| Aim of the task |
From the entries below, reproduce exactly the line containing "esultados muy diversos, partiendo de los", the line containing "esactivación", and every line in between, with nothing added.

Transcribed page contents
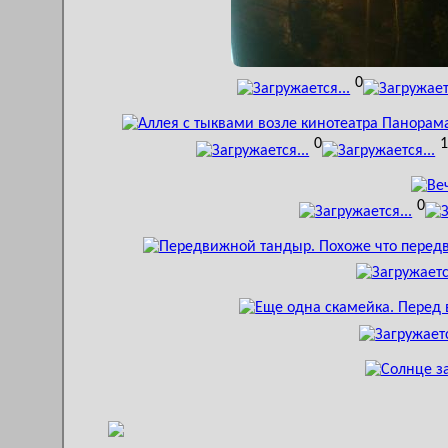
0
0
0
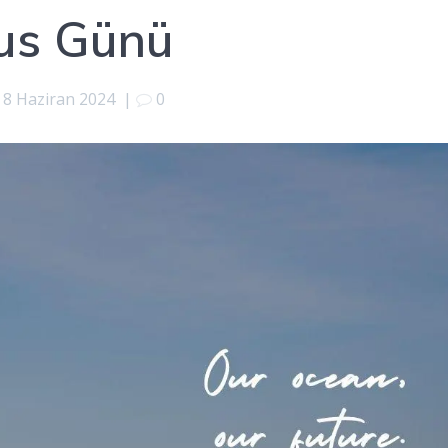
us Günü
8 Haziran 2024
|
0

---

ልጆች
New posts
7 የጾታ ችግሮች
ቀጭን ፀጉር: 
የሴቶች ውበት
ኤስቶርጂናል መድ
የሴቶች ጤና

--

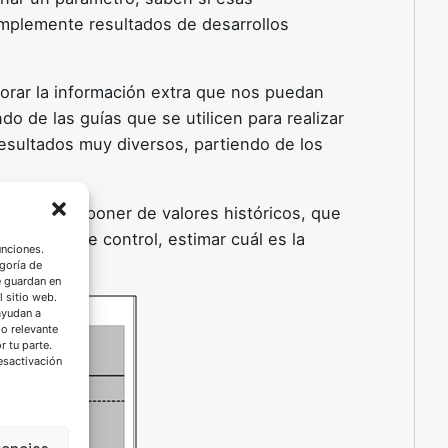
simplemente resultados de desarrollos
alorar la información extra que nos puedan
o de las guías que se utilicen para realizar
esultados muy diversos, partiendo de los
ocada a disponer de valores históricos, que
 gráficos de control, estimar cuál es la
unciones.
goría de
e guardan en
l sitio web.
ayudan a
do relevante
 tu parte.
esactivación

| Answer for this exercise |
esultados muy diversos, partiendo de los
ocada a disponer de valores históricos, que
 gráficos de control, estimar cuál es la
unciones.
goría de
e guardan en
l sitio web.
ayudan a
do relevante
 tu parte.
esactivación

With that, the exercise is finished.